(EcoFinances.Net) – Le Port autonome de Douala (P.A.D.) a annoncé le 26 décembre 2025 , par voie de communiqué officiel signé du Directeur général Cyrus Ngo’o, une réforme majeure des opérations d’inspection non intrusive des cargaisons. Dès le 1er janvier 2026, le scanning des conteneurs et marchandises sera exclusivement assuré par Transatlantic D S.A., société concessionnaire installée dans l’enceinte portuaire au lieu-dit Immeuble Quifferou.
Cette mesure s’inscrit dans une logique de rationalisation et de sécurisation des flux logistiques. Désormais, les frais de scanning devront être réglés directement auprès de Transatlantic D S.A., et tout conteneur non scanné ou non acquitté sera bloqué dans la chaîne portuaire.
À terme, le scanning s’étendra à l’ensemble des marchandises, à l’import comme à l’export, quel que soit leur conditionnement. L’objectif affiché est clair : atteindre un taux de couverture de 100 % des flux, conformément à la politique nationale de sécurisation des frontières et du territoire. Le Port de Douala, principal hub maritime du pays, amorce ainsi une transition vers des standards internationaux en matière de traçabilité et de contrôle logistique.
Un contexte de pression sécuritaire et de modernisation
Cette réforme intervient dans un contexte marqué par des enjeux croissants de sécurité, de fluidité et de compétitivité portuaire. Le Port de Douala concentre plus de 95 % des flux maritimes du Cameroun et joue un rôle central dans les échanges sous-régionaux, notamment avec le Tchad et la RCA.

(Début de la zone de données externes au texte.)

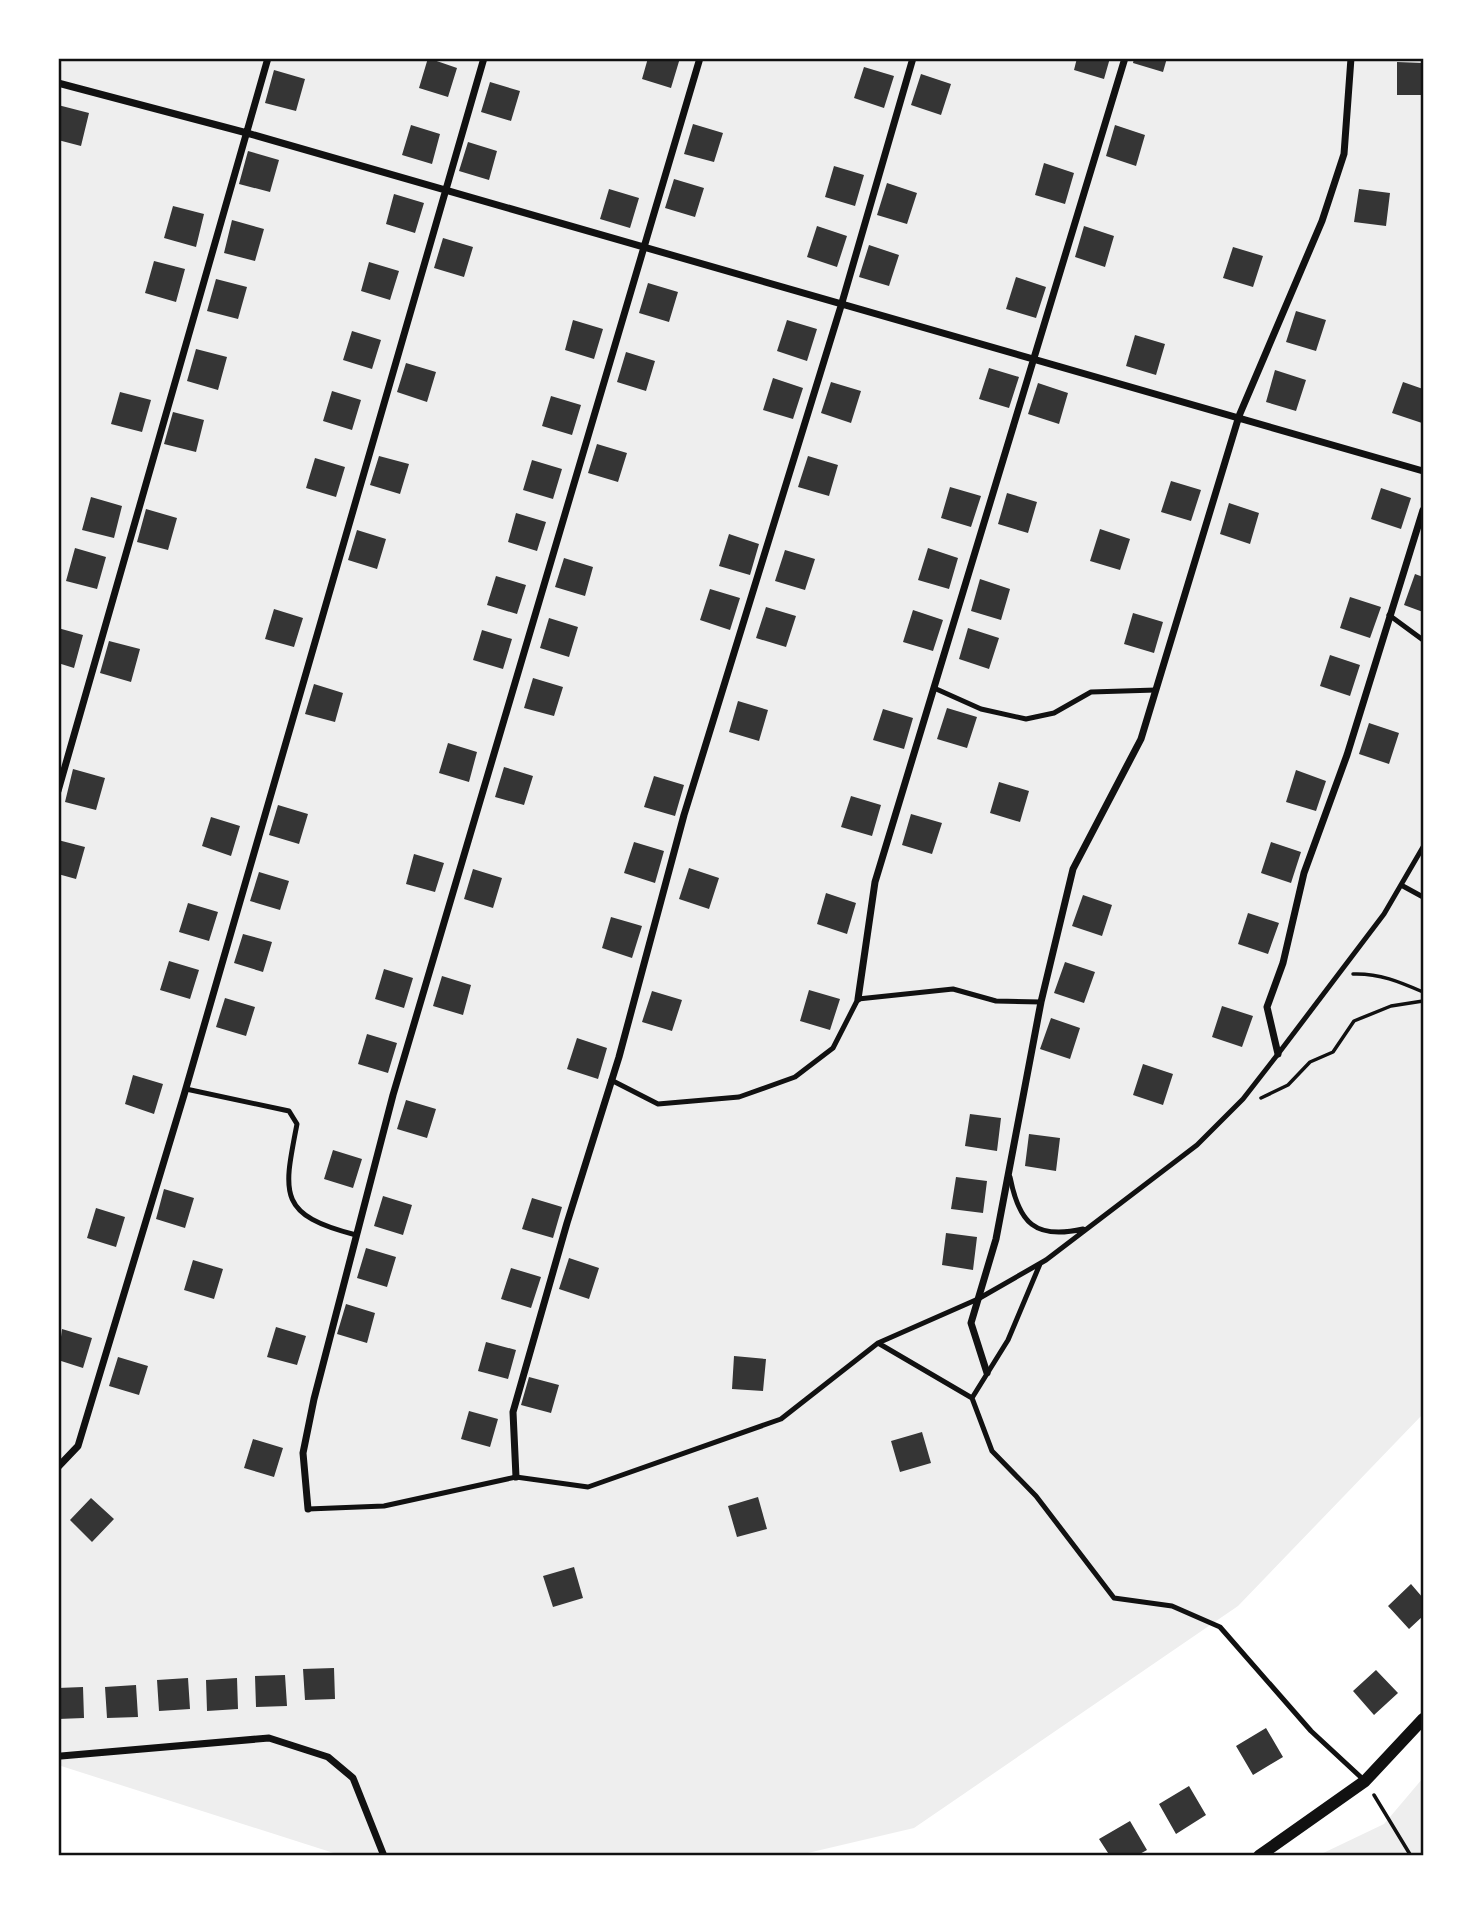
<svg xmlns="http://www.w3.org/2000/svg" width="1481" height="1914" viewBox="0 0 1481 1914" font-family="'Work Sans',sans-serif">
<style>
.green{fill:#eee}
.building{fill:#353535}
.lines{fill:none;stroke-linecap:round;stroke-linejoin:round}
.path{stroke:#111;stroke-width:3.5}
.service{stroke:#111;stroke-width:5}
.minor{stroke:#111;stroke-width:7}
.tertiary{stroke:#111;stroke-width:12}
.neatline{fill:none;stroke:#111;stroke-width:2.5}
</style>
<rect width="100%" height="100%" fill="#fff"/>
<path class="green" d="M 58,58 L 1423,58 L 1423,1414 L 1238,1606 L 914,1828 L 795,1856 L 343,1856 L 58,1765 Z
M 1423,1778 L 1423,1856 L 1317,1856 L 1384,1824 Z"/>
<path class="building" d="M 428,58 L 457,68 L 448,97 L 419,88 Z
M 648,58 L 680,58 L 671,88 L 642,79 Z
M 1077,58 L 1110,58 L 1104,79 L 1074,70 Z
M 1134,58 L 1167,58 L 1163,72 L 1133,63 Z
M 1397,62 L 1423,63 L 1423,95 L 1397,95 Z
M 864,67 L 894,76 L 884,108 L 854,98 Z
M 274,70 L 305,79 L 296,111 L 265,103 Z
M 921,74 L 951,84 L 941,115 L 911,105 Z
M 490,82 L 520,91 L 511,121 L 481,112 Z
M 58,105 L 89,113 L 81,146 L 58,140 Z
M 693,124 L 723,133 L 714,162 L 684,154 Z
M 411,125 L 440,134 L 432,164 L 402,155 Z
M 1115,125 L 1145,135 L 1136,166 L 1106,156 Z
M 468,142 L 497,151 L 489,180 L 459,171 Z
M 248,151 L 279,160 L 270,192 L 239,184 Z
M 1044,163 L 1074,173 L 1065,204 L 1035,195 Z
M 834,166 L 864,175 L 855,206 L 825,197 Z
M 674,179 L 704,188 L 695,217 L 665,208 Z
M 887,183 L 917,193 L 907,224 L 877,215 Z
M 609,189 L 639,198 L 630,228 L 600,219 Z
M 1359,189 L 1390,193 L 1386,226 L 1354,222 Z
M 394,194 L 424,203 L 415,233 L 386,224 Z
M 173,206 L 204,214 L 196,247 L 164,238 Z
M 232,220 L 264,229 L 255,261 L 224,253 Z
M 817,226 L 847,236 L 837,267 L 807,257 Z
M 1084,226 L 1114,236 L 1105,267 L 1075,257 Z
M 443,238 L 473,247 L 464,277 L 434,268 Z
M 869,245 L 899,255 L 889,286 L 859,277 Z
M 1233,247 L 1263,256 L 1253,287 L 1223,278 Z
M 154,261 L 185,269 L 176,302 L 145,293 Z
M 369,262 L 399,271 L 390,300 L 361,291 Z
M 1016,277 L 1046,287 L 1036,318 L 1006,309 Z
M 216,279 L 247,287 L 238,319 L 207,311 Z
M 648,283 L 678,292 L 669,322 L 639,313 Z
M 1296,311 L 1326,320 L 1316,351 L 1286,342 Z
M 573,320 L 603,329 L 594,359 L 565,350 Z
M 787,320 L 817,329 L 807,361 L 777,351 Z
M 352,331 L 381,340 L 372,369 L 343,360 Z
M 1135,335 L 1165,344 L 1156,375 L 1126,366 Z
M 196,349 L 227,357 L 218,390 L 187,381 Z
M 626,352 L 655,361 L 646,391 L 617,382 Z
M 406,363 L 436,372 L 427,402 L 397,392 Z
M 989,368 L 1019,377 L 1009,408 L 979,399 Z
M 1275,370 L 1306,380 L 1296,411 L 1266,402 Z
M 773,378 L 803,388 L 793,419 L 763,410 Z
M 831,382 L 861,391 L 851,423 L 821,413 Z
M 1403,382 L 1423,389 L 1422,423 L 1392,413 Z
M 1038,383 L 1068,393 L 1059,424 L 1028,414 Z
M 332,391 L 361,400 L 352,430 L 323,421 Z
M 120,392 L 151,400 L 142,432 L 111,424 Z
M 551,396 L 581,405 L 572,435 L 542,426 Z
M 173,412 L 204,420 L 196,452 L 164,444 Z
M 597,444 L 627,453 L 618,482 L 588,473 Z
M 379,456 L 409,464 L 400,494 L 370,485 Z
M 808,456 L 838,465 L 829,496 L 798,487 Z
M 315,458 L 345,467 L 336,497 L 306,488 Z
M 532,460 L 562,469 L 553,499 L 523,490 Z
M 1171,481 L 1201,490 L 1191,521 L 1161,512 Z
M 950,487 L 981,496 L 971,527 L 941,518 Z
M 1381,488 L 1411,498 L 1401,529 L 1371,519 Z
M 1007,493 L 1037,502 L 1028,533 L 998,524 Z
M 91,497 L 122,506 L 114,538 L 82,530 Z
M 1229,503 L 1259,513 L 1250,544 L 1220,534 Z
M 146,509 L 177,518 L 168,550 L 137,542 Z
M 516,513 L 546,522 L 537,551 L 508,542 Z
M 1100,529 L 1130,539 L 1120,570 L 1090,561 Z
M 357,530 L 386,539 L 377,569 L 348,560 Z
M 729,534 L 759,544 L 750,575 L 719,566 Z
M 75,548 L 106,557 L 97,589 L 66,581 Z
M 928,548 L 958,558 L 949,589 L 918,580 Z
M 785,550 L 815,559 L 805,590 L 775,581 Z
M 564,558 L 593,567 L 585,596 L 555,587 Z
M 1415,574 L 1423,577 L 1423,612 L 1404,605 Z
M 496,576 L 526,585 L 517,614 L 487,605 Z
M 980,579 L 1010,589 L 1001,620 L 971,611 Z
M 710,589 L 740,598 L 730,630 L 700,620 Z
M 1350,597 L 1381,607 L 1370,638 L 1340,628 Z
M 766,607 L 796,616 L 786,647 L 756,638 Z
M 274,609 L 303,618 L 294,647 L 265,639 Z
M 913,610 L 943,620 L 933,651 L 903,642 Z
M 1133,613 L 1163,622 L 1154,653 L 1124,644 Z
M 549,618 L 578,627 L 569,657 L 540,648 Z
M 58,628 L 83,635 L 74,668 L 58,663 Z
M 968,628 L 999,638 L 989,669 L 959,659 Z
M 482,630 L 512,639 L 503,669 L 473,660 Z
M 109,641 L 140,649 L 131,682 L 100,673 Z
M 1330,655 L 1360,665 L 1350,696 L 1320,686 Z
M 533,678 L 563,687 L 554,716 L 524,708 Z
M 314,684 L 343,693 L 335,722 L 305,714 Z
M 738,701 L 768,710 L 759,741 L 729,732 Z
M 947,708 L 977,717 L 967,748 L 937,739 Z
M 883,709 L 913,718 L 904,749 L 873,740 Z
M 1369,723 L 1399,733 L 1389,764 L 1359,754 Z
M 448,743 L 477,752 L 469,782 L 439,773 Z
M 504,767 L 533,776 L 524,805 L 495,797 Z
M 73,769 L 105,778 L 96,810 L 65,802 Z
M 1296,770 L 1326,781 L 1316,811 L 1286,802 Z
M 654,776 L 684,785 L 675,816 L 644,807 Z
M 999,782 L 1029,791 L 1020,822 L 990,813 Z
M 851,796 L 881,805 L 872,836 L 841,827 Z
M 278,805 L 308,814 L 299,844 L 269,835 Z
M 911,814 L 942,823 L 932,854 L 902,845 Z
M 211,817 L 240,826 L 231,856 L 202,846 Z
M 58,840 L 85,847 L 76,879 L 58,874 Z
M 634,842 L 664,851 L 655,883 L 624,873 Z
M 1271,842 L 1301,852 L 1291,883 L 1261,873 Z
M 414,854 L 444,863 L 435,892 L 406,884 Z
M 689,868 L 719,878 L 709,909 L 679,899 Z
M 473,869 L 502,878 L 493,908 L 464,899 Z
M 259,872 L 289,881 L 280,910 L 250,901 Z
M 826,893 L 856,903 L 847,934 L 817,924 Z
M 1083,895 L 1112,905 L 1102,936 L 1072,926 Z
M 188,903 L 218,912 L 209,941 L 179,932 Z
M 1248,913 L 1279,923 L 1268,954 L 1238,944 Z
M 611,917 L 642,926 L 632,958 L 602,948 Z
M 243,934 L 272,942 L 263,972 L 234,963 Z
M 169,961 L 199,970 L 190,999 L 160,990 Z
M 1065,962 L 1095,972 L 1084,1003 L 1054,993 Z
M 384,969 L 413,978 L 404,1008 L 375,999 Z
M 442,976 L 471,985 L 463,1015 L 433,1006 Z
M 809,990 L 840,999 L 830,1030 L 800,1021 Z
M 652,991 L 682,1000 L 672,1031 L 642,1022 Z
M 225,998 L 255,1007 L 246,1036 L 216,1027 Z
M 1222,1006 L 1253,1016 L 1242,1047 L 1212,1037 Z
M 1051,1018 L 1080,1028 L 1070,1059 L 1040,1049 Z
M 367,1034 L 397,1043 L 388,1073 L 358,1064 Z
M 577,1038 L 607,1048 L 598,1079 L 567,1069 Z
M 1143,1064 L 1173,1074 L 1163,1105 L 1133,1095 Z
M 133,1075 L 163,1084 L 154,1114 L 125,1104 Z
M 406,1100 L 436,1109 L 427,1138 L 397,1129 Z
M 970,1114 L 1001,1118 L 997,1151 L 965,1146 Z
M 1029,1134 L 1060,1138 L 1056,1171 L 1025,1166 Z
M 333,1150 L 362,1159 L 353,1188 L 324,1179 Z
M 956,1177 L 987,1181 L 983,1213 L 951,1209 Z
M 164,1189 L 194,1198 L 185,1228 L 156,1219 Z
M 383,1196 L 412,1205 L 403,1235 L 374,1226 Z
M 532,1198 L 562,1207 L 553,1238 L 522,1229 Z
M 96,1208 L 125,1217 L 116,1247 L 87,1238 Z
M 946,1233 L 977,1237 L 973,1270 L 942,1265 Z
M 366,1248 L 396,1257 L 387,1287 L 357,1278 Z
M 569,1258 L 599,1268 L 589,1299 L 559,1289 Z
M 193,1260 L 223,1269 L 214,1299 L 184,1290 Z
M 511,1268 L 541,1277 L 531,1308 L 501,1299 Z
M 346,1304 L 375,1313 L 367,1343 L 337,1334 Z
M 276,1327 L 306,1336 L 297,1365 L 267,1357 Z
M 62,1329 L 92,1338 L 83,1368 L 58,1360 Z
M 486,1342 L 516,1350 L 508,1379 L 478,1371 Z
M 734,1356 L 766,1359 L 763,1391 L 732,1389 Z
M 118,1357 L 148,1366 L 139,1395 L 109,1386 Z
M 529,1377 L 559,1385 L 551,1413 L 521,1405 Z
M 469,1411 L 498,1419 L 490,1447 L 461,1439 Z
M 922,1432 L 931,1463 L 900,1472 L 891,1441 Z
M 253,1439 L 283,1448 L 274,1477 L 244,1468 Z
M 758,1497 L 767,1529 L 737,1537 L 728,1506 Z
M 91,1498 L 114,1519 L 92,1542 L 70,1520 Z
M 574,1567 L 583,1598 L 553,1607 L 543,1576 Z
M 1411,1584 L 1423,1598 L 1423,1616 L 1409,1629 L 1388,1606 Z
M 334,1668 L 335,1699 L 305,1700 L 303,1669 Z
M 1376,1670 L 1398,1693 L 1374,1715 L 1353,1691 Z
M 285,1675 L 287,1706 L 256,1707 L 255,1676 Z
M 188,1678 L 190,1709 L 159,1711 L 157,1680 Z
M 237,1678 L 238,1709 L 207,1711 L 206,1680 Z
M 136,1685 L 138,1717 L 107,1718 L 105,1687 Z
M 83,1687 L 84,1718 L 58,1719 L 58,1688 Z
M 1266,1728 L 1283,1757 L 1253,1775 L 1236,1746 Z
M 1189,1786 L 1206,1815 L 1176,1834 L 1159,1804 Z
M 1130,1821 L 1147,1850 L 1136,1856 L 1110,1856 L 1099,1839 Z"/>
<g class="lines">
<path class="path" d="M 1353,974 C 1379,973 1400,982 1423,992
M 1261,1098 L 1288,1085 L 1310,1062 L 1333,1052 L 1354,1021 L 1391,1006 L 1423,1001
M 1374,1795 L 1411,1856"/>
<path class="service" d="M 1389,615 L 1423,640
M 934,688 L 981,709 L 1026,719 L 1054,713 L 1091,692 L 1156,690
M 1401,885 L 1423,897
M 611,1080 L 658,1104 L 739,1097 L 795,1077 L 833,1048 L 858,999 L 953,989 L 996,1001 L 1041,1002
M 186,1089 L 289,1111 L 297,1124 C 283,1195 278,1215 356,1235
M 1010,1177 C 1019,1223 1035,1240 1083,1229
M 878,1343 L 972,1398 L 992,1451 L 1036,1496 L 1114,1598 L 1172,1606 L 1220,1627 L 1311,1731 L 1365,1781
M 972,1398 L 1008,1340 L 1040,1264
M 308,1509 L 384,1506 L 516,1477 L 588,1487 L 781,1419 L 878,1343 L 978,1299 L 1046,1260 L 1197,1145 L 1243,1099 L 1278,1054 L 1384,914 L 1423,847"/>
<path class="minor" d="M 58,83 L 247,133 L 1423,471
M 58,791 L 268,58
M 858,999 L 875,882 L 1125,58
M 1278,1054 L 1267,1007 L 1283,963 L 1304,873 L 1347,755 L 1423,510
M 987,1373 L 971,1323 L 996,1239 L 1041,1002 L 1073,869 L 1141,739 L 1239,416 L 1322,221 L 1344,154 L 1351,58
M 58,1467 L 78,1446 L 184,1095 L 484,58
M 516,1477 L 513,1412 L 567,1223 L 619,1057 L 684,815 L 841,306 L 913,58
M 308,1509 L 303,1453 L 314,1399 L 393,1095 L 700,58
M 61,1756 L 269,1738 L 328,1757 L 353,1778 L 384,1856"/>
<path class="tertiary" d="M 1259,1856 L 1365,1781 L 1423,1719"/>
</g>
<rect width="1481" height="1914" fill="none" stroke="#ffffff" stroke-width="119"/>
<rect x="60" y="60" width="1362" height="1794" class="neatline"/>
</svg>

Face aux défis liés à la fraude douanière, au trafic illicite et à la porosité des circuits logistiques, le scanning systématique apparaît comme un levier stratégique. Il permet de renforcer la transparence des opérations, de sécuriser les recettes douanières et de réduire les risques liés aux cargaisons non déclarées ou mal identifiées.
Par ailleurs, cette mesure s’inscrit dans une dynamique plus large de modernisation des infrastructures portuaires, amorcée par le P.A.D. depuis plusieurs années : digitalisation des procédures, renforcement des capacités de manutention, amélioration des délais de traitement.
La mise en œuvre de cette réforme, bien que technique, aura des implications concrètes pour les opérateurs économiques : adaptation aux nouvelles procédures, anticipation des coûts, réorganisation des flux internes. Un texte spécifique viendra préciser les modalités opérationnelles du scanning à l’import et à l’export.